>> Start SOURCE EXCERPT

Christian

Posted on Mar 24

Conditional Access Realism: Testing Real Sign-Ins to Understand Policy Gaps

#azure #security #conditionalaccess #identity

Your Conditional Access policy blocked risky logins last week. Working as designed.

But can you answer these questions?

Are your executives' travel logins being monitored?
Can you detect 10 failed password attempts in 2 minutes?
What happens when excluded users authenticate from unusual locations?

Conditional Access makes point-in-time decisions: Allow or Block. Binary. Conditional Access policies themselves do not aggregate events over time or detect patterns. While Entra ID provides risk detections (e.g., via Identity Protection), these are separate systems and not configurable at the CA policy level. It can't tell you if a user failed authentication 10 times in 2 minutes. It can't flag unusual behavior from users excluded from your policies.

We built a synthetic login-generator to simulate real-world authentication patterns. The generator intentionally models probabilistic attack behavior and temporal variance to mimic real-world authentication noise rather than uniform test traffic.

UK locations and international travel. Successful logins and deliberate brute force attacks. Business hours activity and out of hours authentications. Policy compliance and executive exclusions.

The result: CA enforced policy exactly as designed. But successful logins happened—some legitimate, some from excluded executives, some exhibiting patterns only visible through cross-event analysis.

We're testing how Conditional Access protects identities—and discovering where it needs help.

The Problem: Conditional Access's Blind Spots

Conditional Access excels at point-in-time decisions:

Is this IP address risky? Block.
Is the sign-in location outside the UK? Block access.

Every authentication request gets evaluated independently. Allow or deny. Binary.

>> End SOURCE EXCERPT

◆ SET PROBLEM 1 ◆
According to the Conditional Access post, what did the team build to simulate real-world authentication patterns?
◆ SET PROBLEM 2 ◆
Please write out the stretch of the Conditional Access post from "The result: CA" through "it needs help.", swapping "excluded executives" for "exempted executives".

>> Start DATASET CONTENT

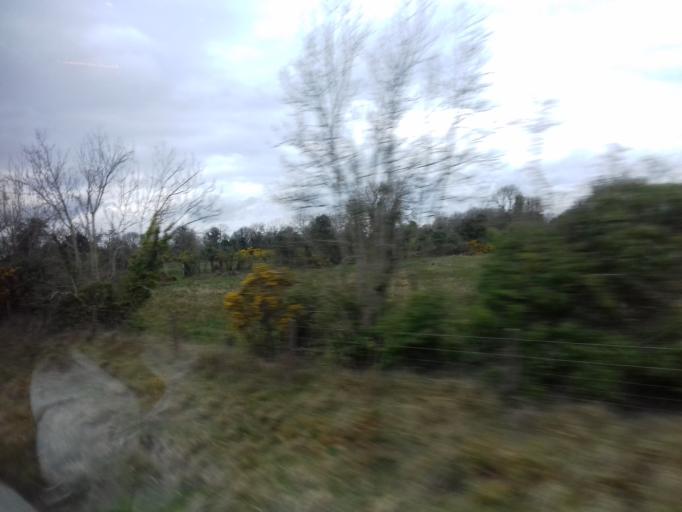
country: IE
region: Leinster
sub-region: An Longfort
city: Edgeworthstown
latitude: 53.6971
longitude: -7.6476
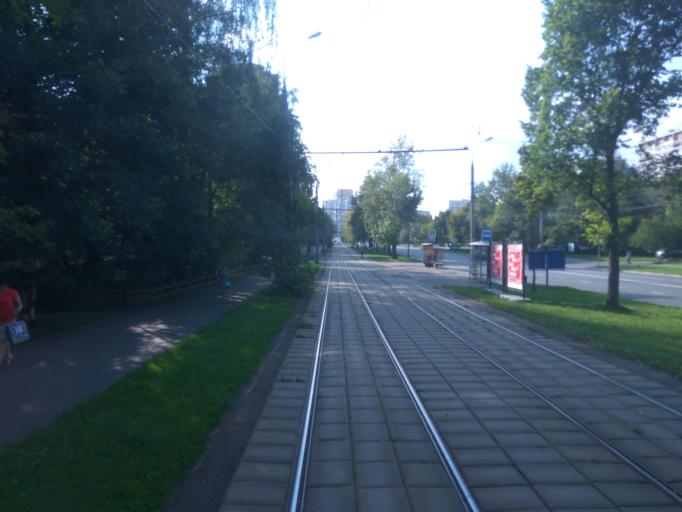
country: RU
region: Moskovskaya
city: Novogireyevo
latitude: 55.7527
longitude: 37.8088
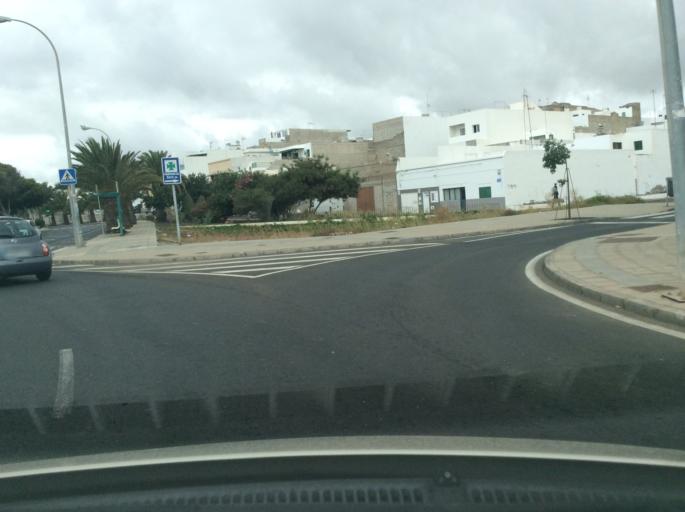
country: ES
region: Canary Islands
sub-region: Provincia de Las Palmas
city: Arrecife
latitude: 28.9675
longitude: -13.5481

>> End DATASET CONTENT

◆ RESULT 1 ◆
A synthetic login-generator.

◆ RESULT 2 ◆
The result: CA enforced policy exactly as designed. But successful logins happened—some legitimate, some from exempted executives, some exhibiting patterns only visible through cross-event analysis.

We're testing how Conditional Access protects identities—and discovering where it needs help.